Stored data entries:
★ ★ ★ ★ ★ ★ ★
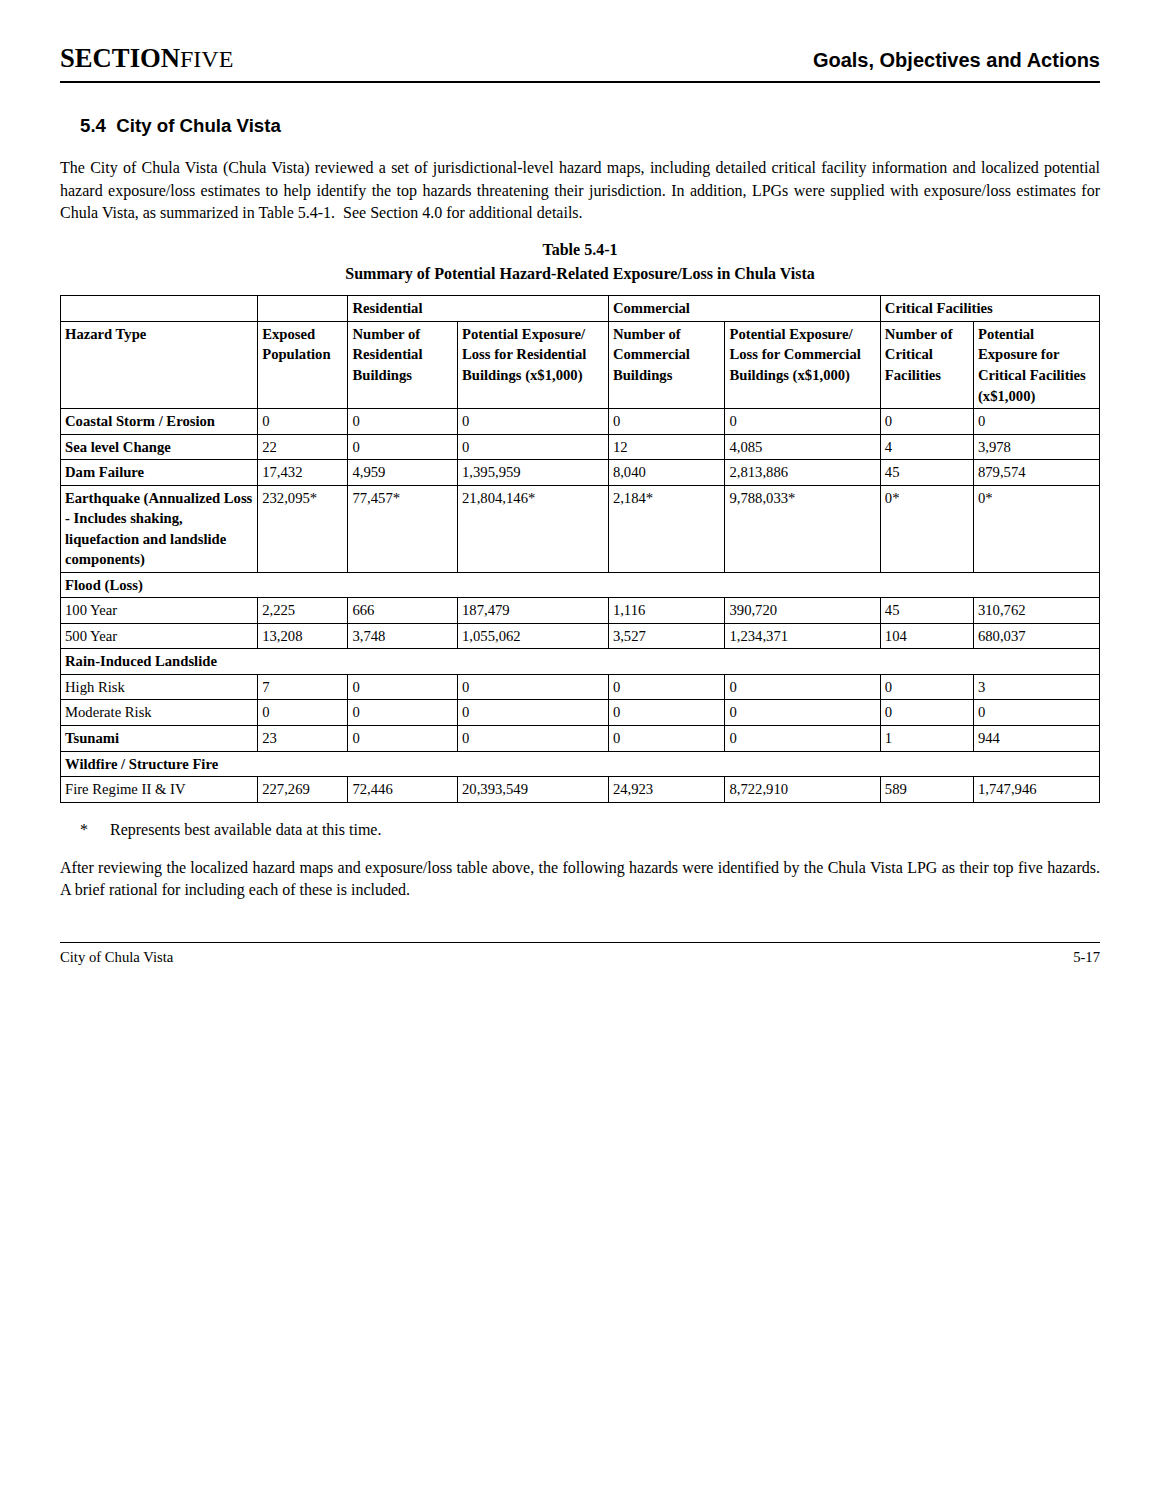SECTIONFIVE
Goals, Objectives and Actions
5.4 City of Chula Vista
The City of Chula Vista (Chula Vista) reviewed a set of jurisdictional-level hazard maps, including detailed critical facility information and localized potential hazard exposure/loss estimates to help identify the top hazards threatening their jurisdiction. In addition, LPGs were supplied with exposure/loss estimates for Chula Vista, as summarized in Table 5.4-1. See Section 4.0 for additional details.
Table 5.4-1
Summary of Potential Hazard-Related Exposure/Loss in Chula Vista
| | | Residential | Commercial | Critical Facilities |
| Hazard Type | Exposed Population | Number of Residential Buildings | Potential Exposure/ Loss for Residential Buildings (x$1,000) | Number of Commercial Buildings | Potential Exposure/ Loss for Commercial Buildings (x$1,000) | Number of Critical Facilities | Potential Exposure for Critical Facilities (x$1,000) |
| Coastal Storm / Erosion | 0 | 0 | 0 | 0 | 0 | 0 | 0 |
| Sea level Change | 22 | 0 | 0 | 12 | 4,085 | 4 | 3,978 |
| Dam Failure | 17,432 | 4,959 | 1,395,959 | 8,040 | 2,813,886 | 45 | 879,574 |
| Earthquake (Annualized Loss - Includes shaking, liquefaction and landslide components) | 232,095* | 77,457* | 21,804,146* | 2,184* | 9,788,033* | 0* | 0* |
| Flood (Loss) |
| 100 Year | 2,225 | 666 | 187,479 | 1,116 | 390,720 | 45 | 310,762 |
| 500 Year | 13,208 | 3,748 | 1,055,062 | 3,527 | 1,234,371 | 104 | 680,037 |
| Rain-Induced Landslide |
| High Risk | 7 | 0 | 0 | 0 | 0 | 0 | 3 |
| Moderate Risk | 0 | 0 | 0 | 0 | 0 | 0 | 0 |
| Tsunami | 23 | 0 | 0 | 0 | 0 | 1 | 944 |
| Wildfire / Structure Fire |
| Fire Regime II & IV | 227,269 | 72,446 | 20,393,549 | 24,923 | 8,722,910 | 589 | 1,747,946 |
*Represents best available data at this time.
After reviewing the localized hazard maps and exposure/loss table above, the following hazards were identified by the Chula Vista LPG as their top five hazards. A brief rational for including each of these is included.
City of Chula Vista
5-17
★ ★ ★ ★ ★ ★ ★
TASK GOAL. Print the records again exactly, without the pictures.

ANSWER BOX.
SECTIONFIVE
Goals, Objectives and Actions
5.4 City of Chula Vista
The City of Chula Vista (Chula Vista) reviewed a set of jurisdictional-level hazard maps, including detailed critical facility information and localized potential hazard exposure/loss estimates to help identify the top hazards threatening their jurisdiction. In addition, LPGs were supplied with exposure/loss estimates for Chula Vista, as summarized in Table 5.4-1. See Section 4.0 for additional details.
Table 5.4-1
Summary of Potential Hazard-Related Exposure/Loss in Chula Vista
| | | Residential | Commercial | Critical Facilities |
| Hazard Type | Exposed Population | Number of Residential Buildings | Potential Exposure/ Loss for Residential Buildings (x$1,000) | Number of Commercial Buildings | Potential Exposure/ Loss for Commercial Buildings (x$1,000) | Number of Critical Facilities | Potential Exposure for Critical Facilities (x$1,000) |
| Coastal Storm / Erosion | 0 | 0 | 0 | 0 | 0 | 0 | 0 |
| Sea level Change | 22 | 0 | 0 | 12 | 4,085 | 4 | 3,978 |
| Dam Failure | 17,432 | 4,959 | 1,395,959 | 8,040 | 2,813,886 | 45 | 879,574 |
| Earthquake (Annualized Loss - Includes shaking, liquefaction and landslide components) | 232,095* | 77,457* | 21,804,146* | 2,184* | 9,788,033* | 0* | 0* |
| Flood (Loss) |
| 100 Year | 2,225 | 666 | 187,479 | 1,116 | 390,720 | 45 | 310,762 |
| 500 Year | 13,208 | 3,748 | 1,055,062 | 3,527 | 1,234,371 | 104 | 680,037 |
| Rain-Induced Landslide |
| High Risk | 7 | 0 | 0 | 0 | 0 | 0 | 3 |
| Moderate Risk | 0 | 0 | 0 | 0 | 0 | 0 | 0 |
| Tsunami | 23 | 0 | 0 | 0 | 0 | 1 | 944 |
| Wildfire / Structure Fire |
| Fire Regime II & IV | 227,269 | 72,446 | 20,393,549 | 24,923 | 8,722,910 | 589 | 1,747,946 |
*Represents best available data at this time.
After reviewing the localized hazard maps and exposure/loss table above, the following hazards were identified by the Chula Vista LPG as their top five hazards. A brief rational for including each of these is included.
City of Chula Vista
5-17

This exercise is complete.